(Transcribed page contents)
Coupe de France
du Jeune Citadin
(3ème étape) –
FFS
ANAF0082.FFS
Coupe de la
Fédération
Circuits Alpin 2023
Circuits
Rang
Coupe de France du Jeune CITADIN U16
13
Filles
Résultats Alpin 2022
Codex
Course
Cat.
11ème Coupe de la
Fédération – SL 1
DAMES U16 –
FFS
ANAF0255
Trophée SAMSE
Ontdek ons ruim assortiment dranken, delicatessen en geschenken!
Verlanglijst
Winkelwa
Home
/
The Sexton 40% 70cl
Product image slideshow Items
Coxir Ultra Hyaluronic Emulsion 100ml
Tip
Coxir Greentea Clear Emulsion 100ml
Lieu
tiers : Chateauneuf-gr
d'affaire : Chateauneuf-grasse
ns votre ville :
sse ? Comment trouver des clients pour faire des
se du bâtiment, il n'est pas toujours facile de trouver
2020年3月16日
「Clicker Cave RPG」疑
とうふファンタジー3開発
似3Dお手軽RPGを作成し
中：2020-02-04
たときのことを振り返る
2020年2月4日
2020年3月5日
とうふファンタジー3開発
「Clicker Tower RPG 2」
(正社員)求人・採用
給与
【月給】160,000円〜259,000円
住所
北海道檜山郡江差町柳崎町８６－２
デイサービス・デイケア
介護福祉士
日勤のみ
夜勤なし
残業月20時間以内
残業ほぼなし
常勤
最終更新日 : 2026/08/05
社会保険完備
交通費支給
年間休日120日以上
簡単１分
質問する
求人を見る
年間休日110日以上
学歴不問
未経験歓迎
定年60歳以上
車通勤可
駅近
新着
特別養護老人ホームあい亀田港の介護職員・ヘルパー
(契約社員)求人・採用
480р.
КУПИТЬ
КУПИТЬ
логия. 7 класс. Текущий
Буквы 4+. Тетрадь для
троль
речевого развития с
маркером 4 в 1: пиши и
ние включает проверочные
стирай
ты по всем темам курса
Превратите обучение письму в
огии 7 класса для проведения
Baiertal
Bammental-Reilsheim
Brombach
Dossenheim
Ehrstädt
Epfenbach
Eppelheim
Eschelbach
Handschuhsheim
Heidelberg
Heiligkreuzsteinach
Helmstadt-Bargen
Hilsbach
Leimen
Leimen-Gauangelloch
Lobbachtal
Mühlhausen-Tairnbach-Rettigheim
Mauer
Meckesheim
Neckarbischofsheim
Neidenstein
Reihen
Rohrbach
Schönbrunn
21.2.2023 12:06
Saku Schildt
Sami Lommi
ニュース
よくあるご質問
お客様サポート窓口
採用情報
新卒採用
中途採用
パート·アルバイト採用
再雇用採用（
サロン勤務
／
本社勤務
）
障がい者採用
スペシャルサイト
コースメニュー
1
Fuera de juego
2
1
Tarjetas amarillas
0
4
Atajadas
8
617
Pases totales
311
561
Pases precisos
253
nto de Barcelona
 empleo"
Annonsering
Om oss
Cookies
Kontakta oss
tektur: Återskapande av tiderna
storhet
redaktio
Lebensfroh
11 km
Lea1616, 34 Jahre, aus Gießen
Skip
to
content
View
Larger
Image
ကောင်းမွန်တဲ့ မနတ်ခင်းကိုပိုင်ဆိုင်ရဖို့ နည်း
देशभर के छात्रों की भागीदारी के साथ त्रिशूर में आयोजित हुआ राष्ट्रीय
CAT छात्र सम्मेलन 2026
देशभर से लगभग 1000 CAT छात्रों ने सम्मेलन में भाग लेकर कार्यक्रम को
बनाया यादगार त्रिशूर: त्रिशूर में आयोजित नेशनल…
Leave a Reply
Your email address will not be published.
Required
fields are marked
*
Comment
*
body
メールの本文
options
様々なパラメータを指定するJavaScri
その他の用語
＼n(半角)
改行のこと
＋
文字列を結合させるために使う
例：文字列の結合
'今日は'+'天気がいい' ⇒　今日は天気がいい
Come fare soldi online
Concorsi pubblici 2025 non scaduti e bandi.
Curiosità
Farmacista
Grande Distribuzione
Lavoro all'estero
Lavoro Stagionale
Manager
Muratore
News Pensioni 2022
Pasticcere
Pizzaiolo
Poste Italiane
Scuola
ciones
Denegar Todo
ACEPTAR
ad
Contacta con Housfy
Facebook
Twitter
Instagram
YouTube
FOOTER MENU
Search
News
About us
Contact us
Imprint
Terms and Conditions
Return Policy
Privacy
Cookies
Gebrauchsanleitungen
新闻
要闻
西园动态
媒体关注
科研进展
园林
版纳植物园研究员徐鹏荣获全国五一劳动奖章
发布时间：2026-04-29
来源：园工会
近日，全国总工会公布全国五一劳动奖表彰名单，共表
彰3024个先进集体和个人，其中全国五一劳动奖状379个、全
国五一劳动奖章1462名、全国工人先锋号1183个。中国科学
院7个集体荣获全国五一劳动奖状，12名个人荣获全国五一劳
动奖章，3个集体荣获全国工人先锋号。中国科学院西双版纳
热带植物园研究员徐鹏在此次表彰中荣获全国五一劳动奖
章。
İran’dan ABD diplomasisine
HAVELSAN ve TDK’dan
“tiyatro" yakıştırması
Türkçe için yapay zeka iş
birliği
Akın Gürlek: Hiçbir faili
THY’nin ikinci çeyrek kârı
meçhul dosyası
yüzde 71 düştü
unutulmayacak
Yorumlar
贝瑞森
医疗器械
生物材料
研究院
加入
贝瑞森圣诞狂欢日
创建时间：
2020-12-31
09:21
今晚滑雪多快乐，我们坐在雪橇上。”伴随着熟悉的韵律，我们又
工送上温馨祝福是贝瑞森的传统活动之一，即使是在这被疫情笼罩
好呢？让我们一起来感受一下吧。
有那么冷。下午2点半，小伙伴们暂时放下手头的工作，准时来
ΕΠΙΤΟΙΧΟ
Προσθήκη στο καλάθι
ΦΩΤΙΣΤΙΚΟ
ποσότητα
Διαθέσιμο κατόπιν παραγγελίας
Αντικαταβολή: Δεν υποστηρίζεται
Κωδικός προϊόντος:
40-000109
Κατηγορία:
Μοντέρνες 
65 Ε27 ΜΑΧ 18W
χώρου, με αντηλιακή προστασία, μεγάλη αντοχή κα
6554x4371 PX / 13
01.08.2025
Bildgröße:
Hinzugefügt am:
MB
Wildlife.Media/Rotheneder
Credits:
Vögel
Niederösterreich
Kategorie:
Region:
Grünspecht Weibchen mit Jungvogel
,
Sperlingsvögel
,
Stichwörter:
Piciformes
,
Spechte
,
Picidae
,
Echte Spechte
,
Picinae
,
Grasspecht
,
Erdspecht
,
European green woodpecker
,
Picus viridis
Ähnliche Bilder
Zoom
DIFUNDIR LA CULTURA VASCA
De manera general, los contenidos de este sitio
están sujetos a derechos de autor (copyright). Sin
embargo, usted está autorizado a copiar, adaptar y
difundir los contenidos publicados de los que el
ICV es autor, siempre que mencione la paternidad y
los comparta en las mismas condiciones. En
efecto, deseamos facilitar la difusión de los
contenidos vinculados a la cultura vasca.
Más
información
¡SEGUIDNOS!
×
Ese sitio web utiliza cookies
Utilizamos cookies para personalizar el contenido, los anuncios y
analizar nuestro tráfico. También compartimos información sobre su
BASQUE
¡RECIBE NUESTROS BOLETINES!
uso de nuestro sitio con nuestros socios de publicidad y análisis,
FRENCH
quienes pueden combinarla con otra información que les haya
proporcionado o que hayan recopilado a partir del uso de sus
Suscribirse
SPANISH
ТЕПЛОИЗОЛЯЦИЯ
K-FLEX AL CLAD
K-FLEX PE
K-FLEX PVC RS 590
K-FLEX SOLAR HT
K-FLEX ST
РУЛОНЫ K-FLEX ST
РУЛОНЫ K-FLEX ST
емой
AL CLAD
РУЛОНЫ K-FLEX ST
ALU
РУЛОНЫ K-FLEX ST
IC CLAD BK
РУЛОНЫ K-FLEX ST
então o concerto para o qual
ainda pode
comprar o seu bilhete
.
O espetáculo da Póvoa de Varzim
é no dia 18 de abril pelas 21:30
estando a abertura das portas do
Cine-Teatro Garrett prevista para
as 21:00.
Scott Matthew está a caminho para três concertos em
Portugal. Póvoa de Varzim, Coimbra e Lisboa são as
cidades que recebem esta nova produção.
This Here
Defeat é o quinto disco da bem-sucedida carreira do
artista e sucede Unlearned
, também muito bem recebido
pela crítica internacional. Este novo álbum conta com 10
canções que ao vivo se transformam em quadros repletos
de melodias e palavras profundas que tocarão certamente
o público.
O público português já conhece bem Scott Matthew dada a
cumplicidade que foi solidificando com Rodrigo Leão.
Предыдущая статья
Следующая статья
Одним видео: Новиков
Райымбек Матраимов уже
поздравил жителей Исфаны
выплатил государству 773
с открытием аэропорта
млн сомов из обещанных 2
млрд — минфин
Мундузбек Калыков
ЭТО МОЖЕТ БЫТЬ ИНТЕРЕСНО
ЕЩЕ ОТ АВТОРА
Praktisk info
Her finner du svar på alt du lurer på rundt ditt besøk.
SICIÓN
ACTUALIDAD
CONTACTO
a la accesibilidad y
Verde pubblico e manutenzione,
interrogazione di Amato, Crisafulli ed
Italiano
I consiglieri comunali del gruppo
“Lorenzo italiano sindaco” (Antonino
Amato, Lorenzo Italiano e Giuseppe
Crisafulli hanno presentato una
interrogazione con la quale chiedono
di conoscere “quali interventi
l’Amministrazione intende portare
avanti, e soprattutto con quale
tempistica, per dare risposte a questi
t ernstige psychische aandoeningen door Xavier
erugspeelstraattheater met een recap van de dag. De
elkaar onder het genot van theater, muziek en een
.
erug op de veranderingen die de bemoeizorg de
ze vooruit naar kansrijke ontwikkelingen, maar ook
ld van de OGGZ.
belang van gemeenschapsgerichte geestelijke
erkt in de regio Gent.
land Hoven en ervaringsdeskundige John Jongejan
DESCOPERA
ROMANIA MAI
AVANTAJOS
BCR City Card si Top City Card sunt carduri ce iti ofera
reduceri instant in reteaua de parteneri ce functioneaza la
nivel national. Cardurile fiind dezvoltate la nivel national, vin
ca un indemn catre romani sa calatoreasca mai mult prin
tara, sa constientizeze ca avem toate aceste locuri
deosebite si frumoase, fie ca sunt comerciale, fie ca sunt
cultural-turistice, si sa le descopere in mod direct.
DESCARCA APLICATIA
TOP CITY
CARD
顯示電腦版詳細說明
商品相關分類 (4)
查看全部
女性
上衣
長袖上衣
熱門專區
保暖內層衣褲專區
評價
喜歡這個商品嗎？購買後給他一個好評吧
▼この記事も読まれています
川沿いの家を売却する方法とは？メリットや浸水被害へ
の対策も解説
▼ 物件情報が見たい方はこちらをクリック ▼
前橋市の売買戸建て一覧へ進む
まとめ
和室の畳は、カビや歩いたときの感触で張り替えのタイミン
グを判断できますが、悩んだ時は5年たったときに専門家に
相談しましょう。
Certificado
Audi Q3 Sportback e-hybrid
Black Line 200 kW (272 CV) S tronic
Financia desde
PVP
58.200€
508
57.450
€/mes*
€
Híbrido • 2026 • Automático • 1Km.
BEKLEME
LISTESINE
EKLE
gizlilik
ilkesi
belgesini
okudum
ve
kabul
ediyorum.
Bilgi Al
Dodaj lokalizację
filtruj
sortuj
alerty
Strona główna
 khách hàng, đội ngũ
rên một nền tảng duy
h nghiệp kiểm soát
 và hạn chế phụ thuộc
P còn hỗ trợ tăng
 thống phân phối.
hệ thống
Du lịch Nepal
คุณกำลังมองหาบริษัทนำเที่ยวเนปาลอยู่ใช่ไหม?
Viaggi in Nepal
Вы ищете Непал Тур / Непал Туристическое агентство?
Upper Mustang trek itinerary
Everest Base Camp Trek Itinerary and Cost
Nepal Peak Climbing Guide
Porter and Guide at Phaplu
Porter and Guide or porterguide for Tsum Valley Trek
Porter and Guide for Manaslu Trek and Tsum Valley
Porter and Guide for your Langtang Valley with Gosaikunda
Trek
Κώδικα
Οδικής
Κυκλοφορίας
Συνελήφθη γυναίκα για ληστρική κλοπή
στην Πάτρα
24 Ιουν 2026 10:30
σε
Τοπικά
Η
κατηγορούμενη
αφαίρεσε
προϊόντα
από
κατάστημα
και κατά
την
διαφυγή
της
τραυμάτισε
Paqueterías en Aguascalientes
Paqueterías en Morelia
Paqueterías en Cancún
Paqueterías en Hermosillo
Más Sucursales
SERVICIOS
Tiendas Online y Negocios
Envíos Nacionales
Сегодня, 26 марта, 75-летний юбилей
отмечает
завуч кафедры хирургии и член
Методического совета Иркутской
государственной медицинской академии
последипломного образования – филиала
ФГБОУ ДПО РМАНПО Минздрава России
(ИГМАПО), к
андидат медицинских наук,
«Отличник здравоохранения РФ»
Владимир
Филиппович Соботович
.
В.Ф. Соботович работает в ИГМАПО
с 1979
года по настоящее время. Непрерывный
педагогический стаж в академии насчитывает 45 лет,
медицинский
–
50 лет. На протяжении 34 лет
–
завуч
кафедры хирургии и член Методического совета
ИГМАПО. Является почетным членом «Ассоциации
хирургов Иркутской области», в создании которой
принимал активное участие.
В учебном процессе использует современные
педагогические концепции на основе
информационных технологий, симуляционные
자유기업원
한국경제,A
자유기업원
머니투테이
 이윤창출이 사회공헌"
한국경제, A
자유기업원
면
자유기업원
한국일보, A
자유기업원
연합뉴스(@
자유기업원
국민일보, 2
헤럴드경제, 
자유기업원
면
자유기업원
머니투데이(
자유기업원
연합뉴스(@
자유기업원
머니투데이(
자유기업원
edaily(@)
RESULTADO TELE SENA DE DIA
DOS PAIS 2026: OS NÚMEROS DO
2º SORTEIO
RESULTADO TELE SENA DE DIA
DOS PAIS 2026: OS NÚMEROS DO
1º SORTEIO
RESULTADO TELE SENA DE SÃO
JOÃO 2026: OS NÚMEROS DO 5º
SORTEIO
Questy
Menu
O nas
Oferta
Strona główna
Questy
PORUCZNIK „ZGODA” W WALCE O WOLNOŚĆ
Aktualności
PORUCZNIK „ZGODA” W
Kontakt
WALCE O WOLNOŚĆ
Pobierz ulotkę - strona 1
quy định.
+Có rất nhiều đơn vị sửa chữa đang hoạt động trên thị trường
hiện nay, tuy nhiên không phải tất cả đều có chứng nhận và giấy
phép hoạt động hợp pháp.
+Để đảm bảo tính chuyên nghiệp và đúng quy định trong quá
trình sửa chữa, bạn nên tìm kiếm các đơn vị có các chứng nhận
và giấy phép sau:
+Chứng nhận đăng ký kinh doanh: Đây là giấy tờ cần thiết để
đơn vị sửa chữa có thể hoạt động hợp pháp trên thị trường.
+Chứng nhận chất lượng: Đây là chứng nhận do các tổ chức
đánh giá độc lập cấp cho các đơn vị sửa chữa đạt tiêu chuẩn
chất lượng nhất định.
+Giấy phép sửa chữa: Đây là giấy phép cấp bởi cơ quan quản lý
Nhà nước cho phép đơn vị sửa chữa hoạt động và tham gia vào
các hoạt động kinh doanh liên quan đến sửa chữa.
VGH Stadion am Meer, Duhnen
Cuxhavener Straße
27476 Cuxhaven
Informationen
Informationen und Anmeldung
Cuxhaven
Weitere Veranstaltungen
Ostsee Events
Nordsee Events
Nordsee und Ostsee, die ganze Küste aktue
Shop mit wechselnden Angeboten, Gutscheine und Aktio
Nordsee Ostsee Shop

Task requirements. Looking at the entries above, copy out every line in which "Ostsee" occurs.

Reply to the task.
Ostsee Events
Nordsee und Ostsee, die ganze Küste aktue
Nordsee Ostsee Shop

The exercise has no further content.